■ Exercise instructions
Every line of the entries below from the one containing "index pip: (254, 175)" to the one containing "pinky tip: (140, 162)", both ends included, must be written out exactly. No other line belongs in the answer.

[Pose estimation data]
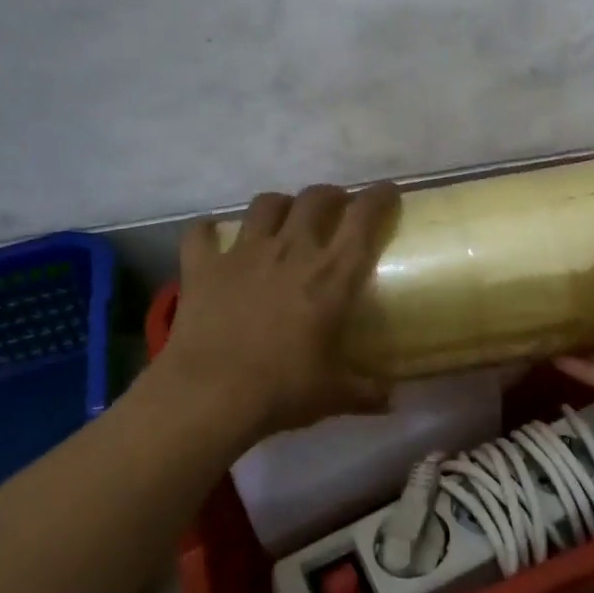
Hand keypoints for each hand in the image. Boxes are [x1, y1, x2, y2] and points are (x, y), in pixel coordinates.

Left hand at [154, 183, 400, 441]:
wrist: (209, 396)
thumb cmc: (282, 391)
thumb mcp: (334, 395)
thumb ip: (366, 392)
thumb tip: (391, 401)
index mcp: (331, 276)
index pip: (363, 219)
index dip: (379, 197)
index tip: (388, 191)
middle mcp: (291, 251)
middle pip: (315, 199)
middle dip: (331, 195)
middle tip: (337, 207)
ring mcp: (243, 253)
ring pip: (266, 204)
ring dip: (280, 204)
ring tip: (284, 217)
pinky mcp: (203, 266)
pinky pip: (202, 232)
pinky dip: (209, 231)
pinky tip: (214, 237)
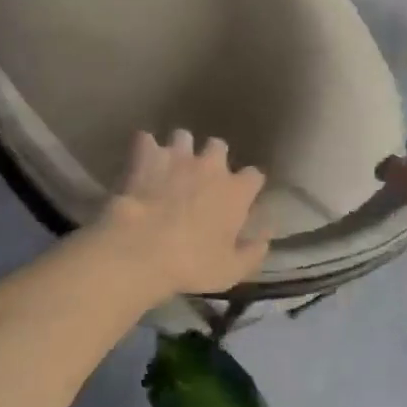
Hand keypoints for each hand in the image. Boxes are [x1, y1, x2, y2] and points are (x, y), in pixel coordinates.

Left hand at [96, 131, 269, 297]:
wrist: (143, 248)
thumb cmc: (192, 264)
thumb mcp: (231, 270)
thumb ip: (253, 253)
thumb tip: (265, 239)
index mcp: (236, 191)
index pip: (254, 175)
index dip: (248, 185)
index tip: (241, 196)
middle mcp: (211, 166)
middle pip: (219, 146)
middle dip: (213, 157)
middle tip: (202, 178)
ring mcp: (178, 156)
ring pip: (183, 137)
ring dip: (179, 149)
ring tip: (170, 165)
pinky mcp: (147, 156)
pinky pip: (145, 140)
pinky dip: (144, 149)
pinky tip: (140, 162)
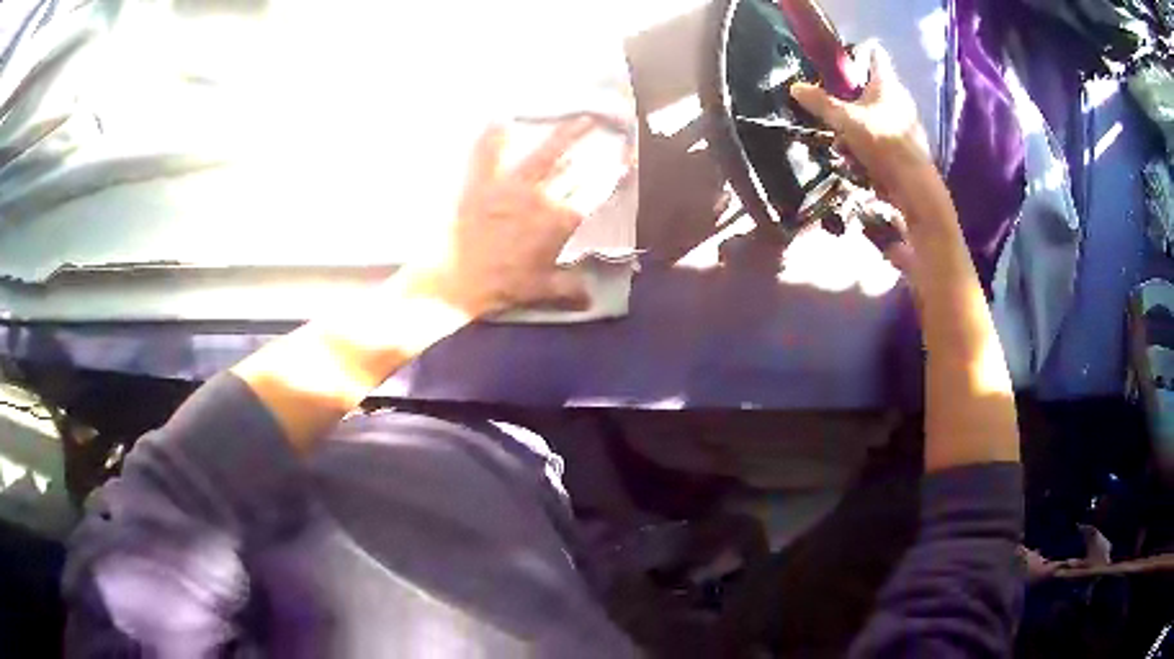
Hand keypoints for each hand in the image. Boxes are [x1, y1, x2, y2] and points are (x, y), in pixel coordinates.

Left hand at [403, 116, 625, 318]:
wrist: (458, 284)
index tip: (627, 163)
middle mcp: (540, 199)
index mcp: (558, 223)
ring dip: (562, 137)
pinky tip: (498, 121)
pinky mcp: (481, 187)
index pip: (592, 200)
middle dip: (594, 151)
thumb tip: (591, 296)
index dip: (612, 181)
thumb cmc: (503, 288)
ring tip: (580, 119)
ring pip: (541, 157)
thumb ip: (570, 289)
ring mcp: (509, 189)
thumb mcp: (541, 290)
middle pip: (573, 171)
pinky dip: (490, 140)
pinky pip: (486, 158)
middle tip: (608, 129)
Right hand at [790, 43, 935, 218]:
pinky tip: (856, 163)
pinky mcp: (904, 147)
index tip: (836, 62)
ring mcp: (903, 123)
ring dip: (853, 130)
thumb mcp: (845, 121)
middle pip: (867, 90)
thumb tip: (795, 87)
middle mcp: (898, 98)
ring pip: (870, 117)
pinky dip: (865, 147)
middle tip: (831, 115)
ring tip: (841, 147)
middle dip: (846, 102)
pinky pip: (878, 138)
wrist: (914, 187)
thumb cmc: (882, 143)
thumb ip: (820, 103)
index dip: (855, 52)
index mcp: (887, 83)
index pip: (874, 54)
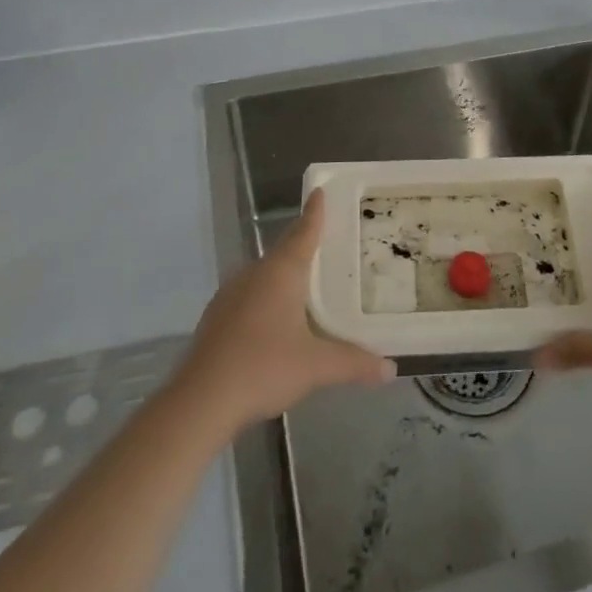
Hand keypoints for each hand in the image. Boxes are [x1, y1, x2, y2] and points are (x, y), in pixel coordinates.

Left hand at [178, 191, 394, 431]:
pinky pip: (250, 293)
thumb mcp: (316, 367)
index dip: (314, 212)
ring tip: (306, 280)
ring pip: (265, 273)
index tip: (319, 191)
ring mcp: (231, 294)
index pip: (304, 232)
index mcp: (281, 272)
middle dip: (303, 242)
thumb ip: (354, 363)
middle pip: (284, 249)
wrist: (201, 400)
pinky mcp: (217, 317)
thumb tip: (391, 369)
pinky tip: (275, 318)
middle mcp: (255, 274)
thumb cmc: (263, 368)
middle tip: (326, 239)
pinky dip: (267, 295)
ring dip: (284, 271)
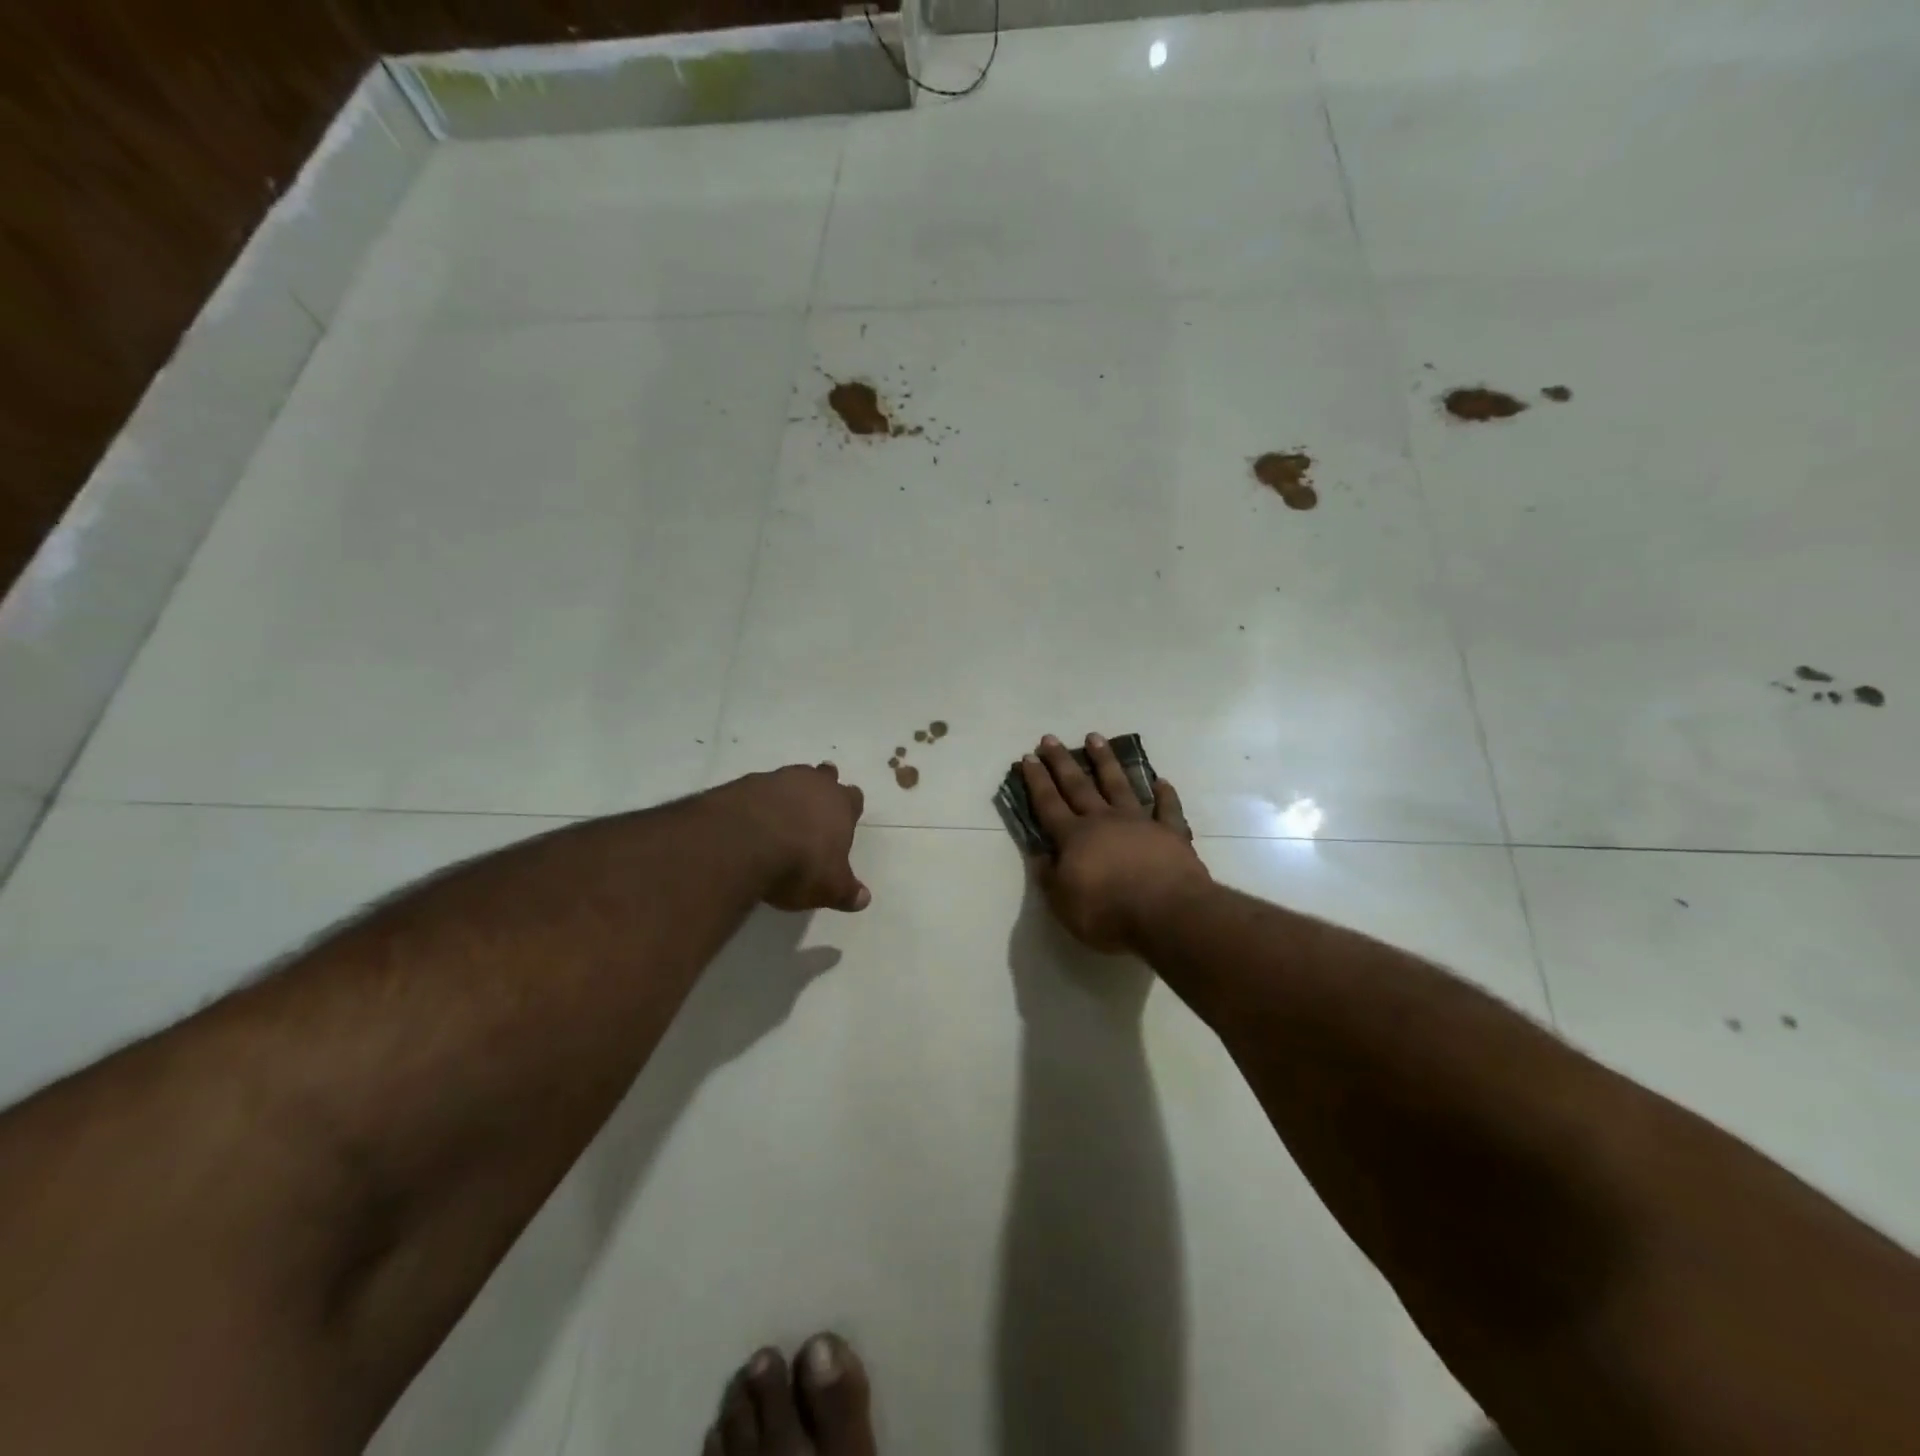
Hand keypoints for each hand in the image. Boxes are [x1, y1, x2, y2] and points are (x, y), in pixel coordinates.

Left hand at [712, 764, 870, 913]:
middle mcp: (812, 784)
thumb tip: (864, 899)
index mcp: (840, 805)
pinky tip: (750, 820)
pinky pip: (757, 789)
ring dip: (788, 793)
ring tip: (780, 814)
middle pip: (824, 776)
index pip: (853, 797)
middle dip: (821, 787)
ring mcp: (776, 780)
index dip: (850, 807)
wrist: (743, 843)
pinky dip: (757, 802)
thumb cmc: (800, 864)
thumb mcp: (829, 888)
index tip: (845, 818)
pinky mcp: (743, 784)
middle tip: (815, 804)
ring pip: (790, 778)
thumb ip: (847, 892)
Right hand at [1020, 734, 1209, 952]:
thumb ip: (1049, 878)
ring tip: (1095, 738)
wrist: (1167, 913)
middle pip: (1078, 785)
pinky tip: (1161, 781)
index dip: (1036, 781)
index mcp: (1074, 838)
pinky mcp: (1171, 833)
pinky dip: (1165, 794)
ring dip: (1106, 761)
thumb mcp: (1064, 904)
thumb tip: (1039, 855)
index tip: (1028, 757)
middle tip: (1050, 738)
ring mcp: (1140, 823)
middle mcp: (1104, 821)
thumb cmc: (1108, 913)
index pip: (1049, 803)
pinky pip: (1167, 809)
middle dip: (1062, 762)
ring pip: (1119, 784)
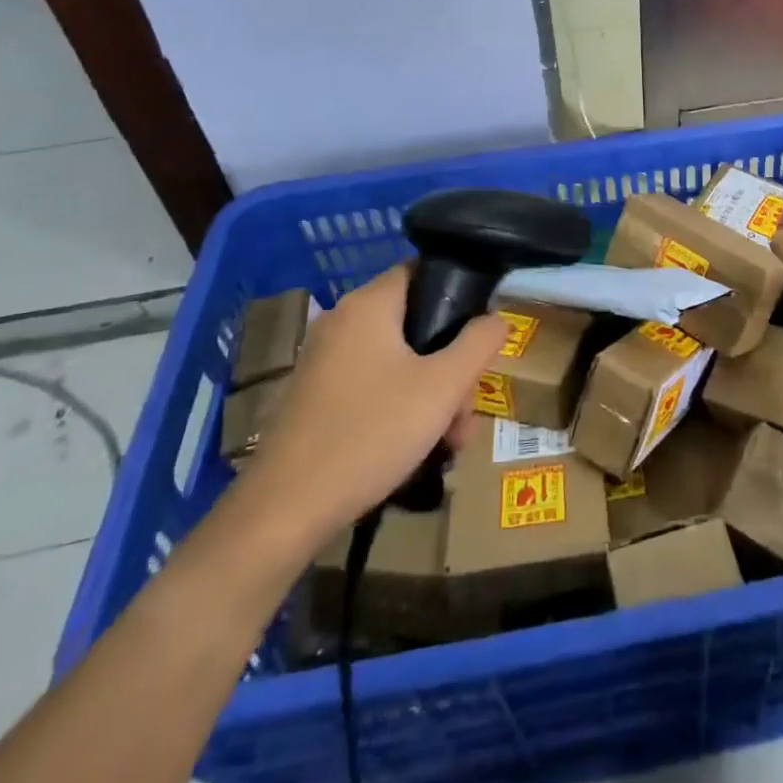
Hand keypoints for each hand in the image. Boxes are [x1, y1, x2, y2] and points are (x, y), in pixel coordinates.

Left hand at [241, 264, 503, 537]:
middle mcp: (343, 322)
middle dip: (453, 367)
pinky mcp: (317, 397)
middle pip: (417, 324)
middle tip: (466, 411)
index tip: (481, 333)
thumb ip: (478, 343)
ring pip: (401, 361)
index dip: (459, 293)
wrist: (285, 512)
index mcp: (368, 305)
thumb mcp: (443, 387)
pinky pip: (375, 386)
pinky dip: (403, 408)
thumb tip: (496, 318)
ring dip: (434, 395)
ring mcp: (326, 361)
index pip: (422, 270)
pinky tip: (420, 450)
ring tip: (451, 444)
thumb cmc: (371, 433)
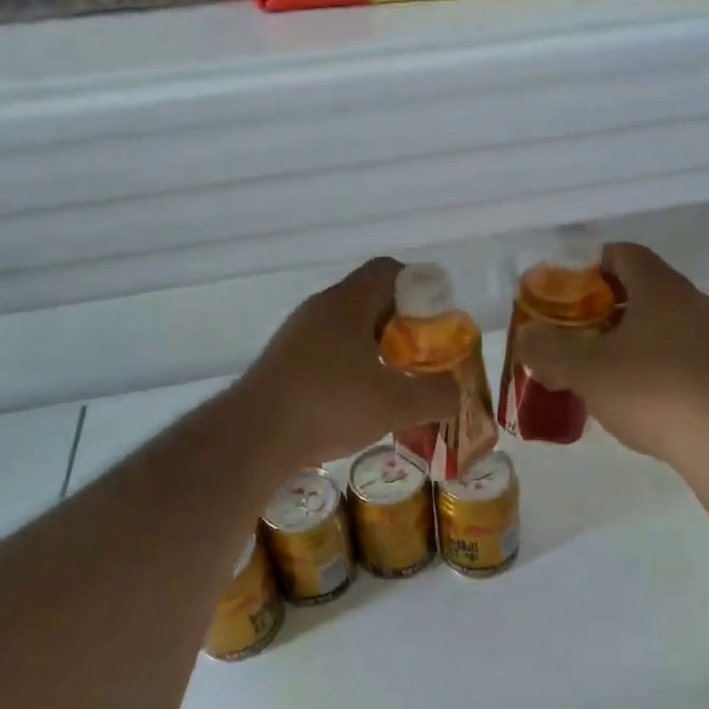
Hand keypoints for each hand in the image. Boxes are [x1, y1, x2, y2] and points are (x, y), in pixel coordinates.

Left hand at [238, 258, 458, 464]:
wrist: (253, 438)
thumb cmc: (330, 405)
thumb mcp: (396, 404)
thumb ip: (436, 396)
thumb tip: (455, 394)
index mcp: (347, 303)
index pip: (388, 271)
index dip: (419, 288)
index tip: (437, 319)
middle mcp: (319, 310)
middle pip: (370, 301)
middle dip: (402, 326)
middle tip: (423, 355)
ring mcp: (296, 337)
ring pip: (347, 330)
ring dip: (376, 350)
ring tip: (396, 383)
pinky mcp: (282, 365)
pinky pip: (327, 354)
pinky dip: (351, 369)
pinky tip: (359, 403)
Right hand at [514, 242, 708, 465]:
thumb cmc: (649, 390)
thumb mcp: (584, 370)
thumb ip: (548, 349)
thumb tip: (527, 335)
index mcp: (659, 287)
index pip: (623, 253)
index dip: (590, 265)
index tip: (565, 290)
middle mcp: (689, 300)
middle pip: (640, 285)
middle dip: (603, 302)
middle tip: (573, 326)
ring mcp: (708, 334)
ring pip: (658, 319)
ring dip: (625, 332)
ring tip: (595, 359)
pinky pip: (674, 347)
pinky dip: (648, 355)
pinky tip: (629, 386)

■ Solution
index pip: (254, 175)
index dip: (248, 185)
index tip: (241, 196)
middle mcp: (211, 166)
middle pip: (219, 146)
middle dip: (213, 157)
middle tip: (202, 178)
ring mcp: (178, 156)
ring pip: (183, 137)
ring dip: (179, 149)
ring tip: (170, 165)
pinky mcp: (147, 156)
pinky pip: (145, 140)
pinky dip: (144, 149)
pinky tip: (140, 162)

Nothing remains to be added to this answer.